I personally prefer diffusing my essential oils as I don’t yet know enough about them to mix myself and take them internally. But I do drink teas that include these plants and herbs as well. I do also buy skincare products that include specific essential oils so that I can apply them directly to my skin. Make sure you learn how to use essential oils safely before taking this step.
Recommended Essential Oils
- Lavender– one of my favorites to induce feelings of calmness and to help me sleep
- Chamomile– also a great oil to calm the nerves and to help you get some good sleep
- Frankincense– great for clearing the mind and bringing you clarity in your thoughts
- Lemon– boosts your mood and level of concentration
- Find more essential oil recommendations here
Daily Activities & Lifestyle Changes
Mindful and intentional eating and making sure you provide your body with the nutrients it needs is a great first step in improving your mental health. Aromatherapy using the aforementioned essential oils will also be quite impactful.
But another really important step to take is to make the appropriate lifestyle changes.
You need to prioritize moving your body, avoiding toxic people and situations, and replacing negative habits with more uplifting activities.
- Walk for at least 30 minutes a day to clear your mind and get your daily dose of exercise. You should also adopt a regular workout routine. Yoga is one of my favorite ways to exercise but I also do strength training with my personal trainer husband and both help my mood quite a bit.
- Meditate at least once a day. I typically do a meditation first thing in the morning before I get out of bed, but you can really do it anytime during the day for as short or long as you like. I also used this Kundalini yoga meditation for 40 days straight to balance my mind when I was going through a really rough time, and it was definitely powerful! It worked so well for me.
- Fill your mind with as much positivity as possible to clear out the heaviness. This means reading uplifting self-help books, listening to positive podcasts and/or music, and putting more positive imagery in front of you.
- Change up your environment! Sometimes you just need a change of scenery. This can be a vacation or just a short trip to a new place. I will even change the decor in my household- adding brighter colors or more plants and flowers. I like to open my curtains and windows to let more light and fresh air in. Sometimes I just need to do some cleaning and decluttering, switch up the furniture, or simply reposition things in the room.
- Write it out. I am a huge fan of journaling. Let all that mind chatter out on paper so you can free up that space for thoughts that are more useful.

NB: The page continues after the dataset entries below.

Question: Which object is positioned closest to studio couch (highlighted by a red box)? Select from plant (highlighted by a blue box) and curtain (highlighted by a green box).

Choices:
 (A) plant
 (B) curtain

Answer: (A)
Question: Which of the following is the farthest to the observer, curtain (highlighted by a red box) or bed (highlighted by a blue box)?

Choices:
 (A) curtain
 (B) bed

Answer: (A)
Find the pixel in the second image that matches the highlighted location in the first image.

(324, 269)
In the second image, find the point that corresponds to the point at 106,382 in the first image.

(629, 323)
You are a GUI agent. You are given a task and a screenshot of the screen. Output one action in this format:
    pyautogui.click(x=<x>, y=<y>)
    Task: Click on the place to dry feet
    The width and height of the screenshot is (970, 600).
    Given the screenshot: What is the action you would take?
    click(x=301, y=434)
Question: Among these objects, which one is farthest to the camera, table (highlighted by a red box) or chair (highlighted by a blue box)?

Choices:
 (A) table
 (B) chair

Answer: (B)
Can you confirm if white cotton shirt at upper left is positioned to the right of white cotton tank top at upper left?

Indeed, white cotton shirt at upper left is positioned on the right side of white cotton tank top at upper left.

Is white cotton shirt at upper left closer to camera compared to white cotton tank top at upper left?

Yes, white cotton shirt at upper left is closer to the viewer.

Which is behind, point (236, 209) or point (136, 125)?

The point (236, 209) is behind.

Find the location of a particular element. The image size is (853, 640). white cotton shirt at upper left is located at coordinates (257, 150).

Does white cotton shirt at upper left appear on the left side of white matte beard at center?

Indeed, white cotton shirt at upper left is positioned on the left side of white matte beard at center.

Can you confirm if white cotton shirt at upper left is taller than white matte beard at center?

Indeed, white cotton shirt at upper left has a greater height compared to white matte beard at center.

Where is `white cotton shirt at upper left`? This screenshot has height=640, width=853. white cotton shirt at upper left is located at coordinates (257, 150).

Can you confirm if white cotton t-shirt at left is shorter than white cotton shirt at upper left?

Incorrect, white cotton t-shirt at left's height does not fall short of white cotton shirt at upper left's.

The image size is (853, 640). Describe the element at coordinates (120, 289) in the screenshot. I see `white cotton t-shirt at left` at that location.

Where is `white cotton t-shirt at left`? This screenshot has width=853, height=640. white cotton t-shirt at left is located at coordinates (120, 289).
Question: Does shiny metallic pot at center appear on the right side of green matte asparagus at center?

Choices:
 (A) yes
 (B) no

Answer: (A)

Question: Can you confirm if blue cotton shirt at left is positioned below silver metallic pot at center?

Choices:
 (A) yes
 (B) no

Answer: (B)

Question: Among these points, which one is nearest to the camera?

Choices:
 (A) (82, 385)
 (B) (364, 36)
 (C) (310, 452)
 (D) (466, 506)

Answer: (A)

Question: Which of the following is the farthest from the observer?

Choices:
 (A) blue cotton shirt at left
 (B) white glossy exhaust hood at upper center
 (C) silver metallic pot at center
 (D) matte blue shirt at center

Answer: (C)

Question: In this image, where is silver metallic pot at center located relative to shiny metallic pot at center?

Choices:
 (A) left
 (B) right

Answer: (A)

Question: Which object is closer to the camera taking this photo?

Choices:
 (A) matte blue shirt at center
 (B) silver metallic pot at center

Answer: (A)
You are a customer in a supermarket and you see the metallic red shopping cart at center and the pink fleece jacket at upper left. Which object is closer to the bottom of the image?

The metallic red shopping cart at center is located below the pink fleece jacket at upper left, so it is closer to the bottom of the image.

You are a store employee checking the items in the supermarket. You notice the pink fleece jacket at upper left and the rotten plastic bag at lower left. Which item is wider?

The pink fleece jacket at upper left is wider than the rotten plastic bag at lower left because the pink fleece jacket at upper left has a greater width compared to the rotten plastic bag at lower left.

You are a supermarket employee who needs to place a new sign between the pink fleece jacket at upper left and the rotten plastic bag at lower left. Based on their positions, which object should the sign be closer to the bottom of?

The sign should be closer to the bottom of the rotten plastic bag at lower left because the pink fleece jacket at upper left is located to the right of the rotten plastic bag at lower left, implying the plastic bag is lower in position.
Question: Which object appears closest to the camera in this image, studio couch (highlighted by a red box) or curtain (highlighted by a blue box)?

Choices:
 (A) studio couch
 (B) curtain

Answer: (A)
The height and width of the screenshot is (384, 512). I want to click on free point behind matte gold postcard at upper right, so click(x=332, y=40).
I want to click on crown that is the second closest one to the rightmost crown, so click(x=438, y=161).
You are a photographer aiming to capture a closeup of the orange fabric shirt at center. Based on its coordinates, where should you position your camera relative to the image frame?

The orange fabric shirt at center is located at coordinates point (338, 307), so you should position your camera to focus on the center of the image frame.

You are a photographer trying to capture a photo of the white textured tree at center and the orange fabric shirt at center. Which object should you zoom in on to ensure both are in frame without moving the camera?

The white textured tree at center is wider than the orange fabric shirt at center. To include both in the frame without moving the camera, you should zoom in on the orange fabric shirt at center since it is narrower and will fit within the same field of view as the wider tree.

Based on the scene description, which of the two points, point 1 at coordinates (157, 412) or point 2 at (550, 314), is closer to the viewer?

- Make time to just play. Try not to be so serious all the time. Do at least one PLAYFUL activity at least once a day and free that inner child. There is nothing quite like the feeling of unleashing your inner child and allowing yourself to be like a free-spirited kid again.
- Exercise your creativity. You don’t have to be a professional artist. But we are all here to create so allow yourself some time to intentionally create something. This can be a piece of art, a new meal, a story, or anything you like.